## SOURCE RECORDS
◇ ◇ ◇ ◇ ◇
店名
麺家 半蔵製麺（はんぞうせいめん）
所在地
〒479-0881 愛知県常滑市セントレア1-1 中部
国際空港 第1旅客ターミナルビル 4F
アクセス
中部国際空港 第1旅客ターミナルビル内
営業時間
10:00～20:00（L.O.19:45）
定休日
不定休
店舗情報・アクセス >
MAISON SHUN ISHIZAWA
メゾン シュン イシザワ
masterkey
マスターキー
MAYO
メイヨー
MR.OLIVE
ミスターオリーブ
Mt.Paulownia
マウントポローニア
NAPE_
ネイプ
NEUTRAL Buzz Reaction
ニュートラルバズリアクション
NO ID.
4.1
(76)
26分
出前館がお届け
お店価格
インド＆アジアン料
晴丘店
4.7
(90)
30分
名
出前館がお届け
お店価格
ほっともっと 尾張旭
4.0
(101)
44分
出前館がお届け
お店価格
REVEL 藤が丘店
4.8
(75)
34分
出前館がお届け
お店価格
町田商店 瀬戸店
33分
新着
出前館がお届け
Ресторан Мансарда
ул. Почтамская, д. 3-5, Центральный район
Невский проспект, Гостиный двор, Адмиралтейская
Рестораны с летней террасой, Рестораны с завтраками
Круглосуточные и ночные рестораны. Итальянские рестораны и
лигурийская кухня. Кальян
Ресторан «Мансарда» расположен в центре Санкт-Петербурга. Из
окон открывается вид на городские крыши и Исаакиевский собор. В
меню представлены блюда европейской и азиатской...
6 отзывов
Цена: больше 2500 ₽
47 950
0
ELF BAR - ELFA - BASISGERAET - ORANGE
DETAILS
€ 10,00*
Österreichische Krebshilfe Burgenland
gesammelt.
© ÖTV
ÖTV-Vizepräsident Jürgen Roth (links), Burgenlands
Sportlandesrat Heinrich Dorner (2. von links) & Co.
◇ ◇ ◇ ◇ ◇
## REQUEST
Count the lines of the material that contain the string "Мансарда", and reply with the number alone.

## WRITTEN ANSWER
2